Even the Vohra Committee Report submitted years ago was kept in cold storage by the Government, notwithstanding the fact that it had warned, "some political leaders become the leaders of these gangs, armed senas and over the years get themselves elected to local bodies, State Assemblies and Parliament. Resultantly, such elements have acquired considerable political clout seriously jeopardising the smooth functioning of the administration and the safety of life and property of the common man causing a sense of despair and alienation among the people."

Parliament needs to explain why it has kept quiet for so long after the submission of the 170th Law Commission Report (1999). The Law Commission had recommend debarring a candidate from contesting an election if charges have been framed against him/her by a court in respect of certain offences and making it necessary to furnish details of criminal cases, if any, pending against him/her.

The directions meant to cleanse public life requested "each candidate seeking election to Parliament or a State Legislature to furnish information on: 1)Whether they had been convicted/acquitted/discharged of any criminal offence in the past — if any, whether they had been punished with imprisonment or fine? 2) Prior to six months of filing nomination, whether the candidates were accused in any pending case, of any offence punishable with imprisonment for two years or more, and in which charges were also framed or cognisance was taken by a court of law. These can hardly be faulted as they were meant to help the little man (the voter) think it over: whether to elect law breakers as lawmakers.

The directions are the core of democracy because as the court said, "true democracy cannot exist unless all citizens have a right to participate in the affairs of the polity of the country. The right to participate in the affairs of the country is meaningless unless the citizens are well informed on all sides of the issues, in respect of which they are called upon to express their views."

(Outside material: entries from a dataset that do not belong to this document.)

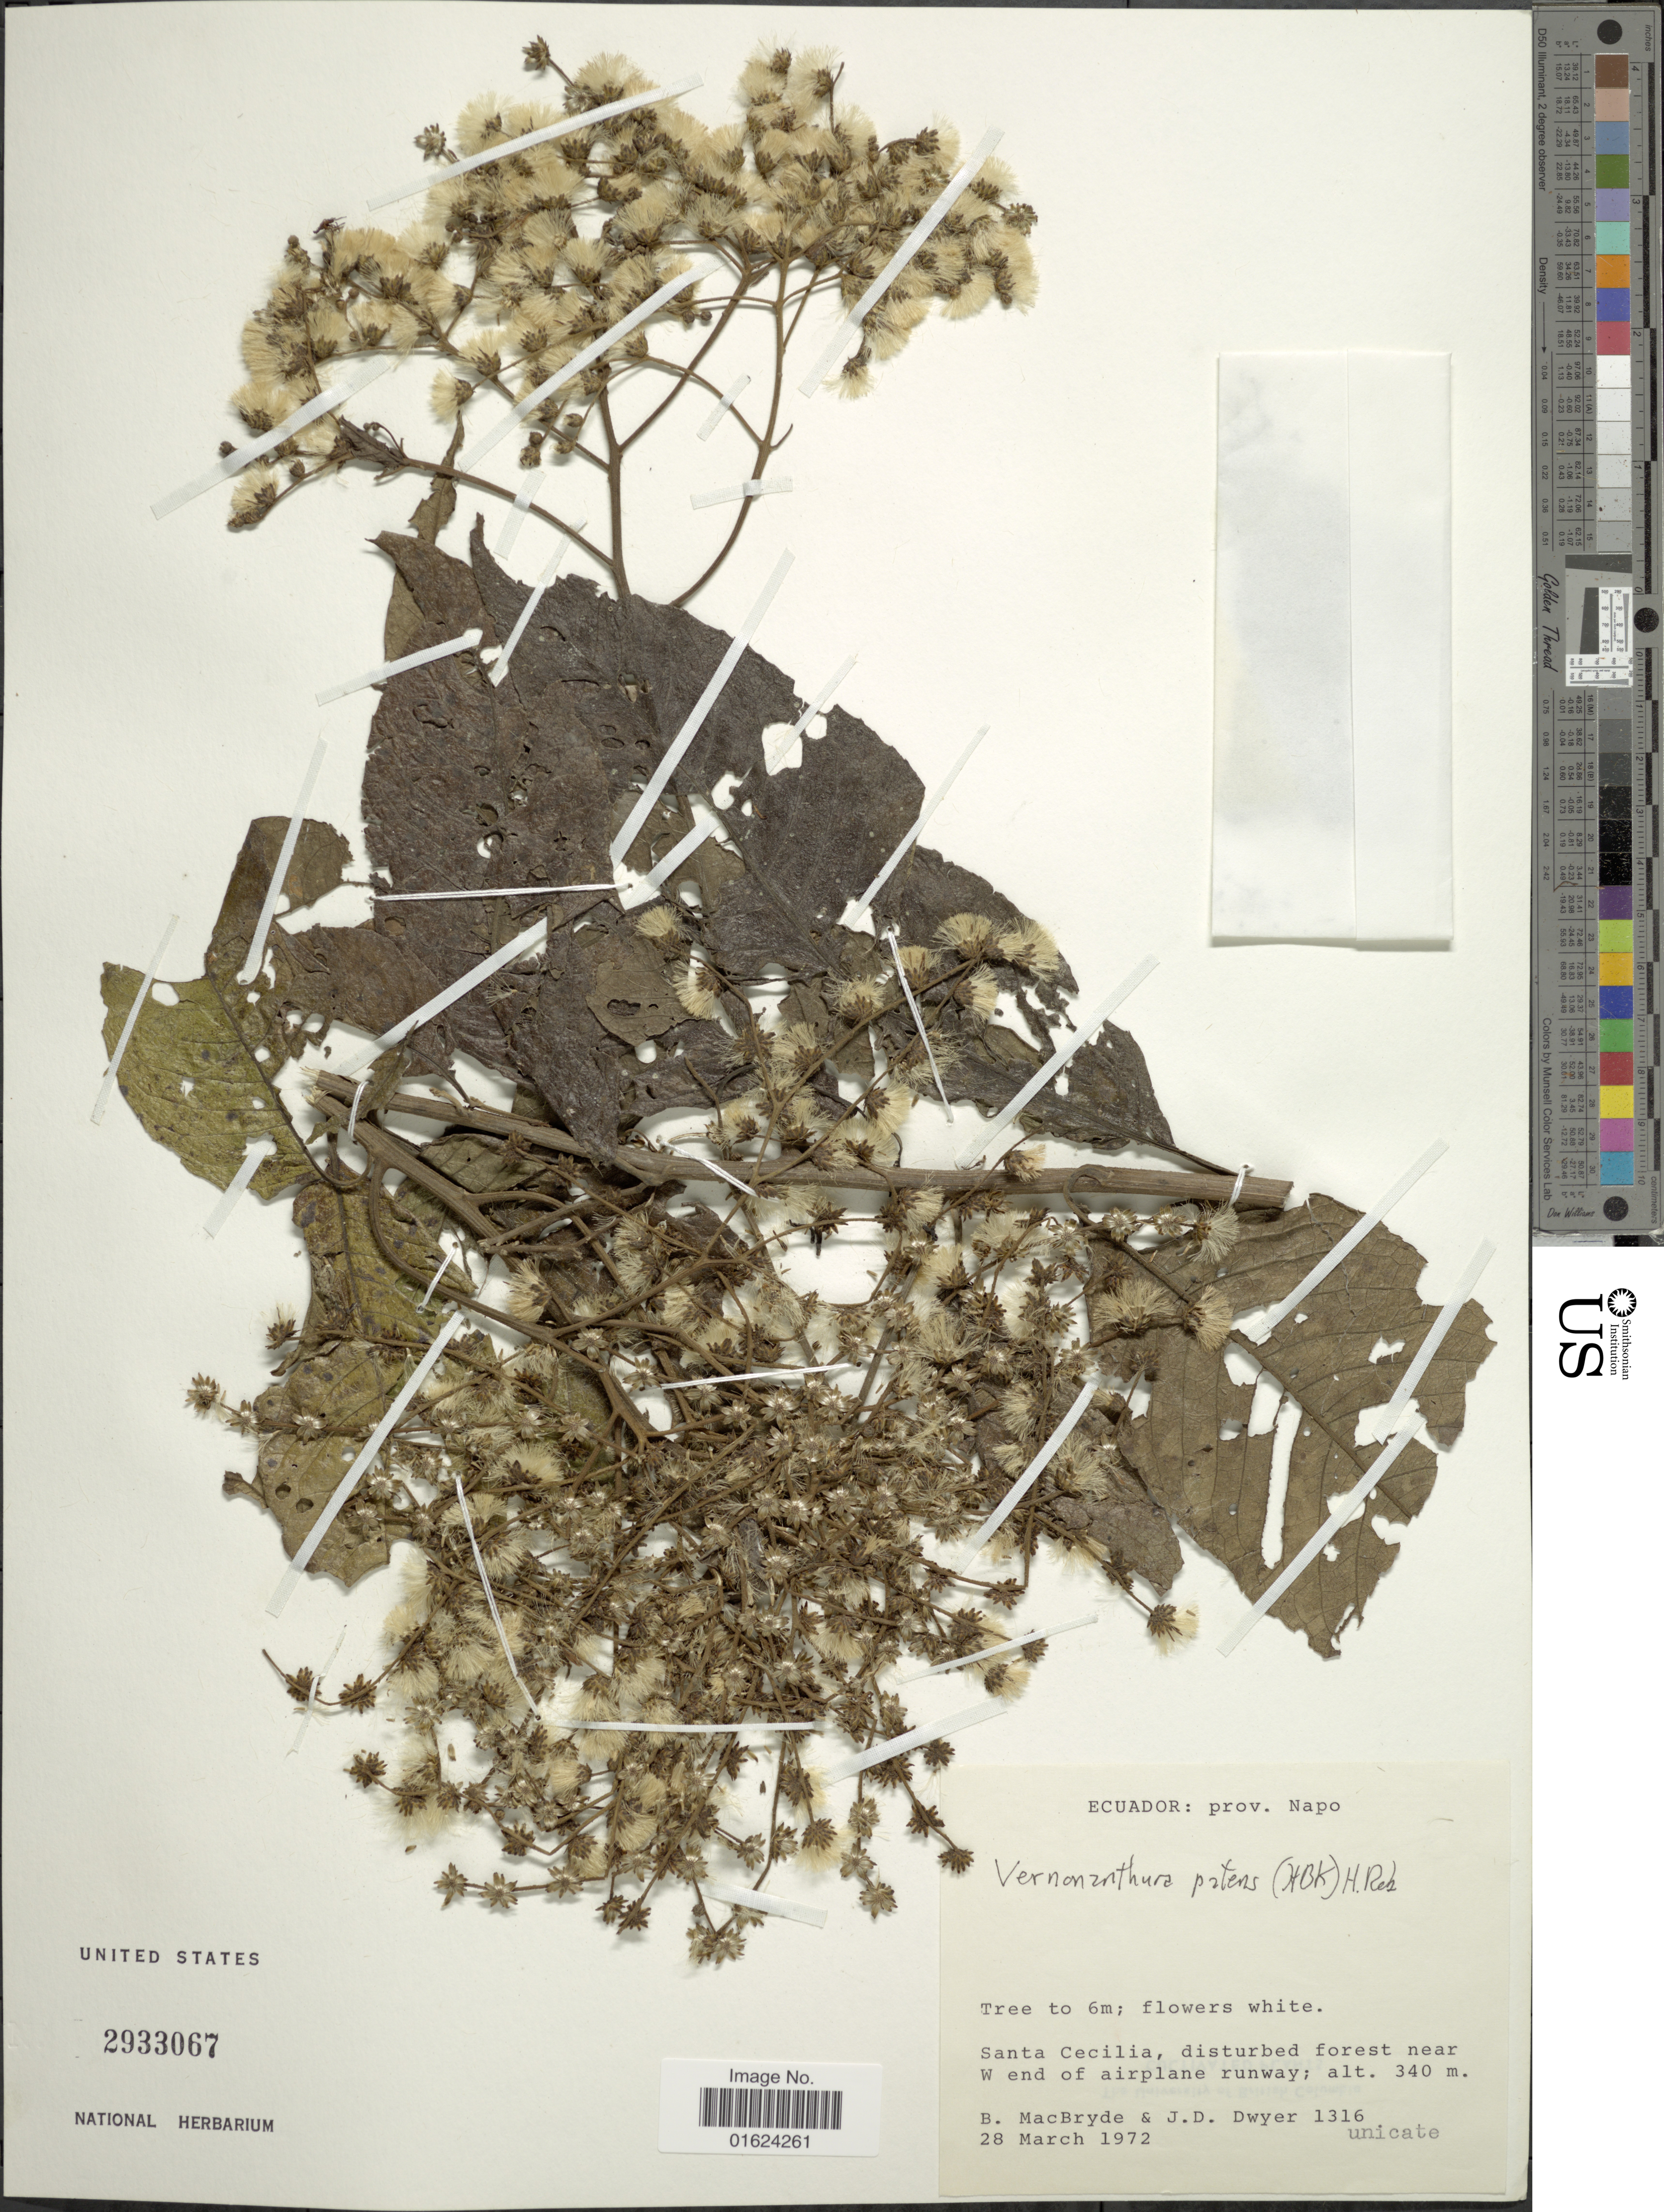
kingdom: Plantae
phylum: Tracheophyta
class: Magnoliopsida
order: Asterales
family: Asteraceae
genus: Vernonanthura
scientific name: Vernonanthura patens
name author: (Kunth) H. Rob.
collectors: B. MacBryde & J. D. Dwyer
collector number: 1316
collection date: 1972-03-28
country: Ecuador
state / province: Napo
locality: Ecuador: prov. Napo. Santa Cecilia. disturbed forest near W end of airplane runway.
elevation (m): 340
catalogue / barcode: US 2933067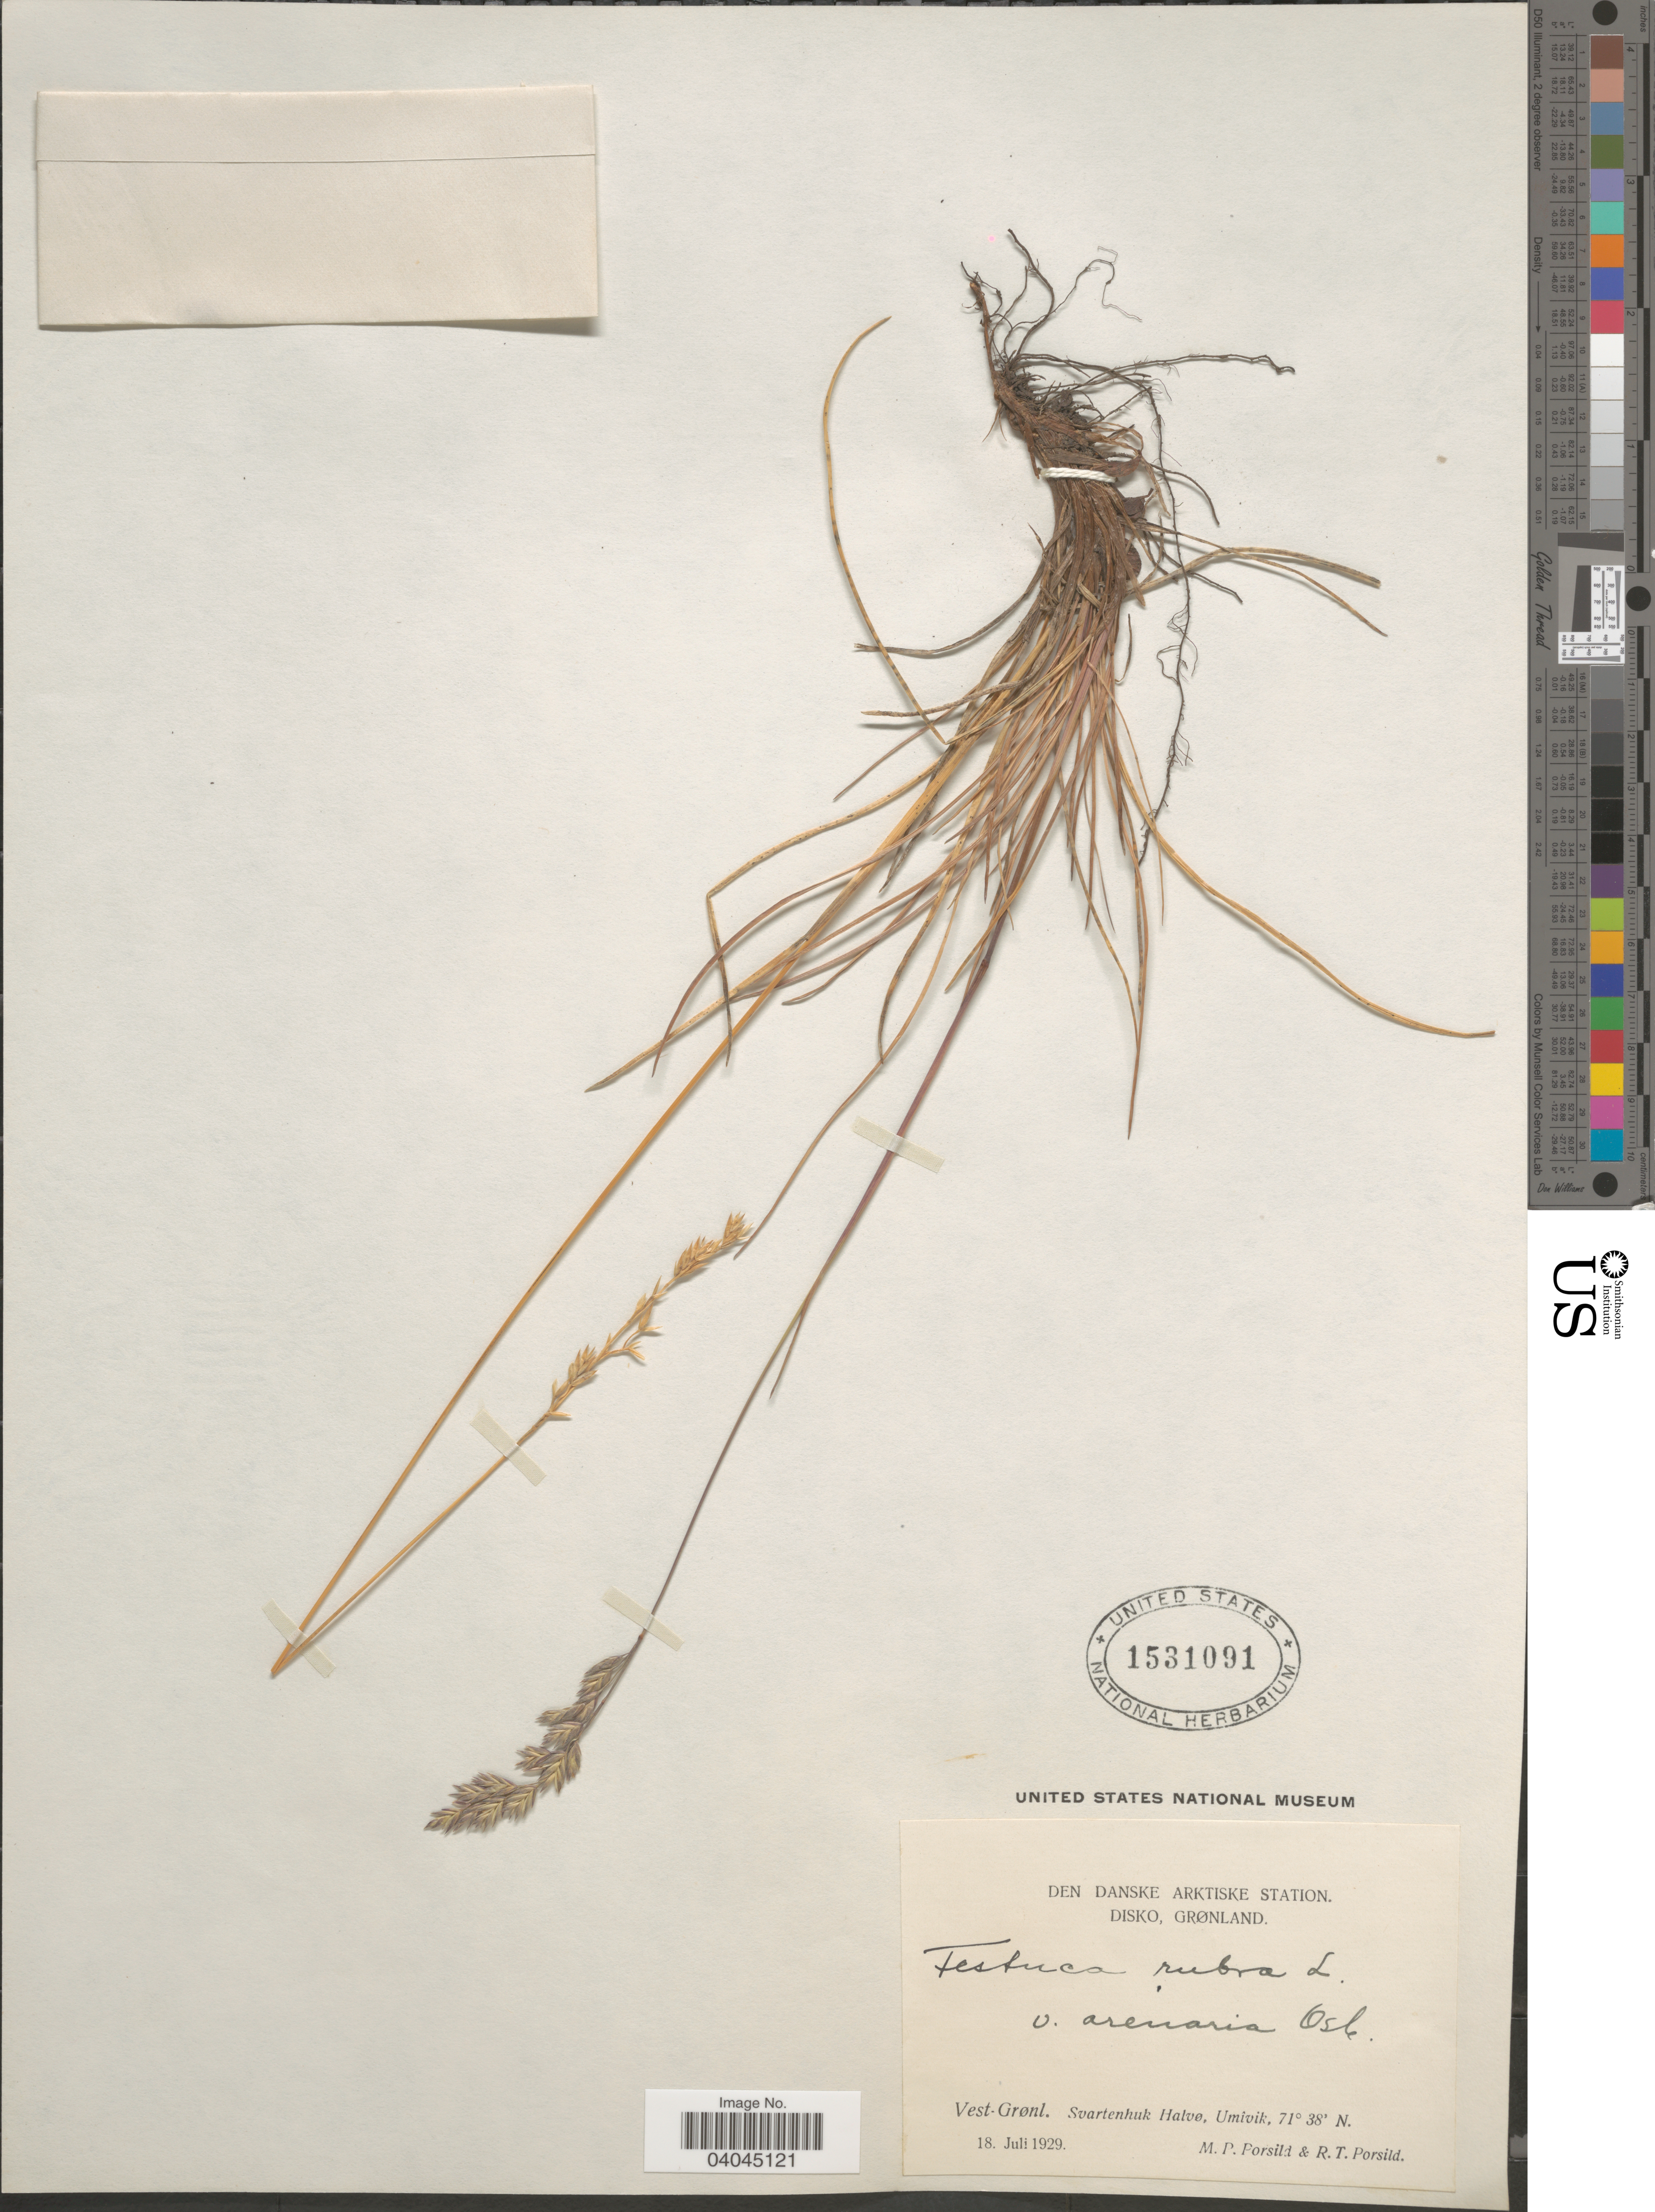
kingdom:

It was also unfortunately portrayed at the all-party meet as if the court had, in issuing these directions, acted in disregard of constitutional limitations.The Supreme Court had directly posed this question and answered it by laying down that the Court had ample power to direct the Commission to fill the void and that where there was inaction by the Executive, for whatever reason, the Judiciary must step in and exercise its constitutional obligations to provide a solution till such time that the Legislature acts to perform its role by enacting a proper legislation to cover the field; namely to deal with the adverse impact of lack of probity in public life leading to a high degree of corruption.

Indeed the Supreme Court had even 50 years ago disclaimed any idea of confrontation when it gracefully rebuked the Executive, "If then, the courts in this country face up to such important and none too easy task, it is not out of any desire to tilt at legislative authority in a crusader's spirit, but in discharge of a duty plainly laid upon them by the Constitution".

The voters may rest assured that notwithstanding any legislation that Parliament may pass, it cannot dilute the force of directions issued by the Election Commission because these have been issued to safeguard the voters' right to know as a part of the fundamental right under Article 19, and no legislation can override constitutional provisions.

A self-restrained Parliament should not consider the Election Commission's circular a challenge to its authority and jurisdiction.

I wish the feverish activity and the "rare unanimity" amongst Parliamentarians had, instead, been shown in passing the long pending but eminently desirable legislation such as the Lok Pal Bill, the Women's Reservation Bill and the National Judicial Commission Bill.